### EXERCISE REQUIREMENTS:
Extract the text lines from each of the entries below verbatim, keeping their original order. Omit the pictures from your answer.

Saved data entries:
***
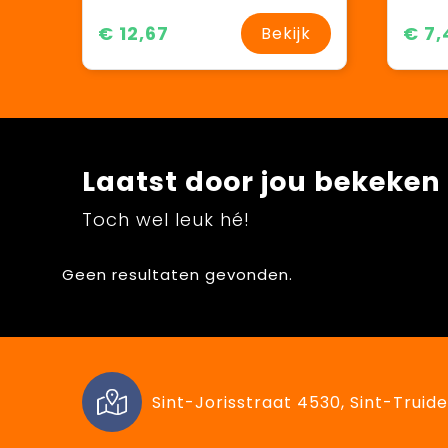
€ 12,67
€ 7,
Bekijk
Laatst door jou bekeken
Toch wel leuk hé!
Geen resultaten gevonden.
Sint-Jorisstraat 4530, Sint-Truide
***
### SOLUTION TO THIS PROBLEM:
€ 12,67
€ 7,
Bekijk
Laatst door jou bekeken
Toch wel leuk hé!
Geen resultaten gevonden.
Sint-Jorisstraat 4530, Sint-Truide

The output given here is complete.